I am reading my course notes on convex optimisation, but the notes provide a notation that I am unfamiliar with. The notes makes the claim that if $f:\mathbb{R}^n\mapsto\mathbb{R}$ is convex, ${\bf x}$, ${\bf y}\in\mathcal{D}(f)$, ${\bf a}\in\partial f({\bf x})$ and ${\bf b}\in\partial f({\bf y})$, then $({\bf a}-{\bf b})^\mathrm{T}({\bf x}-{\bf y})\geq{\bf 0}$. I therefore would like to check the following.
$\mathcal{D}$ either represents domain or preimage, which is it? I suspect it is domain because of the it starts with 'D', but nevertheless it is worthwhile to check.
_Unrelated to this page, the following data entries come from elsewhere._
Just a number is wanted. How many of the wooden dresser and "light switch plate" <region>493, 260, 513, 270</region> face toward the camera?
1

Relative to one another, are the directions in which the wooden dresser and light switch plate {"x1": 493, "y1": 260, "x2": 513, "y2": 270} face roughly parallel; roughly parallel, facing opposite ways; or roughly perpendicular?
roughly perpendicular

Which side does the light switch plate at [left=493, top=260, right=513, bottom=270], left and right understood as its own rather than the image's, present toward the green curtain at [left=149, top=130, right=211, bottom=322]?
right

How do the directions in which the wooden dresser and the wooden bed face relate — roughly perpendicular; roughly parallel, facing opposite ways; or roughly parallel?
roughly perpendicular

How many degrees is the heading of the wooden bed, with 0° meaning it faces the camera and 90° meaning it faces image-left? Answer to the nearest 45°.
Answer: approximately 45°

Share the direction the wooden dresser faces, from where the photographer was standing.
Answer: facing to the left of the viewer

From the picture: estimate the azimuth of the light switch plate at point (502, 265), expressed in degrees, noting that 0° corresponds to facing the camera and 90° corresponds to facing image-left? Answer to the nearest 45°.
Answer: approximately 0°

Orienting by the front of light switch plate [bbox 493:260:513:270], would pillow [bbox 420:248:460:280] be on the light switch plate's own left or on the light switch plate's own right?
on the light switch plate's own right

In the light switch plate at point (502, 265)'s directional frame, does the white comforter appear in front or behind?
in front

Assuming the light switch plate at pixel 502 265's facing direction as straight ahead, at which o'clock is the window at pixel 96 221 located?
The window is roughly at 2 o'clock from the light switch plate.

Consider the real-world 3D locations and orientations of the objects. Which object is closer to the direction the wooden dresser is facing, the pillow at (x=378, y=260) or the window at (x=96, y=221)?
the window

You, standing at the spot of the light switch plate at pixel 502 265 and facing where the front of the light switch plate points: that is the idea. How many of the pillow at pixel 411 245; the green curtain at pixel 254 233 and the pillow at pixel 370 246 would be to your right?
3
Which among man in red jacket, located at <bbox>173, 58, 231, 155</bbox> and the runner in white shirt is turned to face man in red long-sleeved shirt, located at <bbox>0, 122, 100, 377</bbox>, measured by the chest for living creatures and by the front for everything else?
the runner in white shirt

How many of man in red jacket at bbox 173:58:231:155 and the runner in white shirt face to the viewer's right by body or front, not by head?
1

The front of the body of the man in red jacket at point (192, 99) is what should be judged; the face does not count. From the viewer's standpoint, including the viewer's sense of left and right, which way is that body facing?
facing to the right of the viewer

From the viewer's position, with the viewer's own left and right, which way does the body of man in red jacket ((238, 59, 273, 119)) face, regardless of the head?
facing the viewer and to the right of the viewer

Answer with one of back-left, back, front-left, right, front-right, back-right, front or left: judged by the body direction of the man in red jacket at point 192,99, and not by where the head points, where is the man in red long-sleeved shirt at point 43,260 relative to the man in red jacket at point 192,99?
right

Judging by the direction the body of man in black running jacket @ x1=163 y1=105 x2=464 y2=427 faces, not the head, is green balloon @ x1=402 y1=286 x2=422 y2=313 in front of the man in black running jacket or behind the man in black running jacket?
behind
What exactly are $\partial f({\bf x})$ and $\partial f({\bf y})$? In physics, I know that $\partial V$ represents the surface bounding a volume $V$, are they related? If it is referring to a "surface", what is the proper mathematical way to define $\partial f({\bf x})$ and $\partial f({\bf y})$?
Assuming I have gotten the interpretations of these right, I wanted to prove it as follows: using without proof a claim that further appears in the notes, I have $f({\bf x}+{\bf d})-f({\bf x})\geq{\bf a}^\mathrm{T}{\bf d}$ and $f({\bf y}+{\bf d})-f({\bf y})\geq{\bf b}^\mathrm{T}{\bf d}$. If I could "subtract" these two inequalities intuitively I know I will be close, but I just can't seem to figure out how. What have I done wrong here?
Here $\mathcal{D}(f)$ should be the domain of $f$: $$ \mathcal{D}(f) := \{ x \in \mathbb{R}^n \mid f(x) < \infty \}. $$
Moreover, $\partial f(x)$ is the subdifferential of $f$ at $x$. You can think of it as a generalization of the gradient. In particular, you always have the inequality
$$ f(y) \geq f(x) + \zeta^{\mathsf{T}}(y - x), \; \forall x, y \in \mathcal{D}(f), \; \forall \zeta \in \partial f(x). $$
Your idea for proving the inequality is correct. Applying the above inequality twice, with the order of $y$ and $x$ reversed, you have
$$ f(y) - f(x) \geq \zeta^{\mathsf{T}}(y - x), \; \forall \zeta \in \partial f(x). \\ f(x) - f(y) \geq w^{\mathsf{T}}(x - y), \; \forall w \in \partial f(y). $$
Add them together and the LHS cancels; rearranging will give you
$$ (\zeta - w)^{\mathsf{T}}(x - y) \geq 0, $$
and since the choice of $x$ and $y$ was arbitrary the inequality follows. (Note that this is exactly the proof you suggested, with $d = (y - x)$ in the first invocation and $d = (x - y)$ in the second one.)